Appellant offered in evidence a blue slip of collection instructions by the Hale Company, found among the collection papers, very similar to the pink slip of instruction by the San Francisco bank. This blue slip was excluded by the trial court and this action of the court is assigned as error. It is thought the court was in error in this, but such error was harmless. The Hale Company was interested in this draft being paid in that, if it was not paid, the bank had the right to charge it back to them, and if the Hale Company, in order to facilitate the payment of said draft, attached collection instructions, its so doing was not inconsistent with the fact that the San Francisco bank was the beneficial owner of said draft. The intention of the parties to a transaction may or may not be a question of fact, according to whether or not the undisputed facts attending such transaction leave such intention in doubt. Mr. Sanborn testified, as shown by his evidence copied in the majority opinion, as follows:
"Proceeds of the draft when paid were to reimburse us for the amount advanced,"
— and this is the only reasonable conclusion that can be drawn from the admitted facts attending the transaction, and this being true, as above stated, it is immaterial whether title to the draft vested absolutely in the San Francisco bank at the time same was delivered to said bank and the credit given, or whether title vested in said bank conditioned upon its being paid, or whether said bank took said draft as collateral security for said advancement. In either event, the bank became the beneficial owner of said draft and had the right to have the proceeds applied to its reimbursement for the $3,813.81 so advanced to the Hale Company, as per its *Page 515 agreement with said company.

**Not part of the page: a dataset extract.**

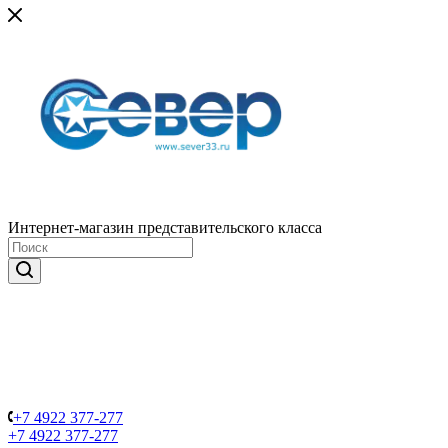
Интернет-магазин представительского класса
+7 4922 377-277
+7 4922 377-277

There was and could be, under the pleadings, no issue as to whether the San Francisco bank was indebted to the Hale Company. The only issue was whether the $3,813.81 in the possession of the Terrell bank belonged to the Hale Company. If the law should ever be declared to the effect that banks are not entitled to protect themselves in the manner shown here for advancements made to facilitate the handling of grain, cotton, and other products in large quantities, such holding would certainly greatly hamper the marketing of such products. It is thought this case is distinguishable from the case of Heid Bros. v. Commercial National Bank (Tex.Com.App.) 240 S.W. 908, in several particulars. For a very thorough discussion of the questions involved in this case and citation of authorities, see Acme Feed Co. v. Bank,198 Iowa 1337, 201 N.W. 129.
The case seems to have been fully developed, and it is thought there is no evidence raising an issue for the jury as to whether or not the proceeds of the draft in question belonged to the Hale Company. Provident National Bank v. Cairo Flour Co. (Tex.Civ.App.) 226 S.W. 499; Farmers' State Bank v. Hardie Co. (Tex.Civ.App.) 230 S.W. 524; West Texas National Bank v. Wichita Mill Elevator Co. (Tex.Civ.App.)194 S.W. 835; Howe Grain Co. v. Crouch Grain Co. (Tex.Civ.App.)211 S.W. 946; Cohen v. First National Bank, 22 Ariz. 394, 198 P. 122,15 A.L.R. 701; note, 11 A.L.R. page 1060; 7 C.J. 635.
The writer thinks the trial court was correct in directing a verdict for the garnishee and the San Francisco bank.